**Task statement**
Give the number of lines in the data that hold the string "scripts". Nothing else is needed.

**Material for this exercise**
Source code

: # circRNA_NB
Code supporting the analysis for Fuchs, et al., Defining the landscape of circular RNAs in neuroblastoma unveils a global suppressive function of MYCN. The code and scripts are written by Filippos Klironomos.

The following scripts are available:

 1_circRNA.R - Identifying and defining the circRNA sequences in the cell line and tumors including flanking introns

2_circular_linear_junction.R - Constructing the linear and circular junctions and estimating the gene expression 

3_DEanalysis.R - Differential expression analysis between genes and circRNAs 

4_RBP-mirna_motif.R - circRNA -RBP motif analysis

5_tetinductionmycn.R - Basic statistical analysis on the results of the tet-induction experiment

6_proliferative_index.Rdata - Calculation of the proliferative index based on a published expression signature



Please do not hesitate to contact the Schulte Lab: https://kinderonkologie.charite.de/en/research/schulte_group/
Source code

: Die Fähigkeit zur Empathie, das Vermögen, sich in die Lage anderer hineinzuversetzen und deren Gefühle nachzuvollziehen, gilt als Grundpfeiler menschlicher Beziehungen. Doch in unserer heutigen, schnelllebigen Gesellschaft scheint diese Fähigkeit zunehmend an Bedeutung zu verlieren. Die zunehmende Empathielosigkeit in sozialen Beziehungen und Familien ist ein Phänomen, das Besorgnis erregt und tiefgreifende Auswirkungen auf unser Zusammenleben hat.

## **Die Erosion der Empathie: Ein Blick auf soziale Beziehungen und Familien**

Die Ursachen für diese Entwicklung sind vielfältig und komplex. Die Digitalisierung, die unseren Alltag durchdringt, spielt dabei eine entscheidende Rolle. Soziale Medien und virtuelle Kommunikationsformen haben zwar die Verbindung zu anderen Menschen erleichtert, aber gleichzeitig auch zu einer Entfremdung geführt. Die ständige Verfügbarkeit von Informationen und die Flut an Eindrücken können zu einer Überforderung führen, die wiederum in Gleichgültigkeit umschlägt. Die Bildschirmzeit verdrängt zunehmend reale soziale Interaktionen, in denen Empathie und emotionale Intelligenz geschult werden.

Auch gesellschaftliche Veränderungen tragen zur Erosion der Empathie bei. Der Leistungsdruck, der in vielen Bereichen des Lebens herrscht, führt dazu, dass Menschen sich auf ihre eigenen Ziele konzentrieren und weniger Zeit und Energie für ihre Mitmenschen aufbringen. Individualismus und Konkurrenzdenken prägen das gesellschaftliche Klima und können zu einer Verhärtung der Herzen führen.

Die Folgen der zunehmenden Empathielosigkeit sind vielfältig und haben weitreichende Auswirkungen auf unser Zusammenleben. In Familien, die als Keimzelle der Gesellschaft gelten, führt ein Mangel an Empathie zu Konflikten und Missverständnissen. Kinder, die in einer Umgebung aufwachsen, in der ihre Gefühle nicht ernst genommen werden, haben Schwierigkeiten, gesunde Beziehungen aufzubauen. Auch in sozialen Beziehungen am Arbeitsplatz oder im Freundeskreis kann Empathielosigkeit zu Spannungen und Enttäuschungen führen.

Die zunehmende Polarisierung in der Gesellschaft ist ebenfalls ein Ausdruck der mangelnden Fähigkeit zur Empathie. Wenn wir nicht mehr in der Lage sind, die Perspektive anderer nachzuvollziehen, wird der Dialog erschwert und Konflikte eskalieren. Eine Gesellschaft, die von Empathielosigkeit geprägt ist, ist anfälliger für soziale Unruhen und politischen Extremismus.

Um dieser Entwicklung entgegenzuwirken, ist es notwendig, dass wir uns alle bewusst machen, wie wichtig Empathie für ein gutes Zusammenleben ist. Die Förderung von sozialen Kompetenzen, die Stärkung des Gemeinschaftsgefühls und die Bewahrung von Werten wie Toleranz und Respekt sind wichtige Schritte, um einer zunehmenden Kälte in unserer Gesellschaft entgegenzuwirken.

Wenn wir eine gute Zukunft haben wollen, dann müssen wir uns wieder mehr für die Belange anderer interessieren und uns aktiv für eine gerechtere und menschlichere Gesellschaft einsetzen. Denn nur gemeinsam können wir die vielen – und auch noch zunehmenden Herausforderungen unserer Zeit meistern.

**Answer box**
2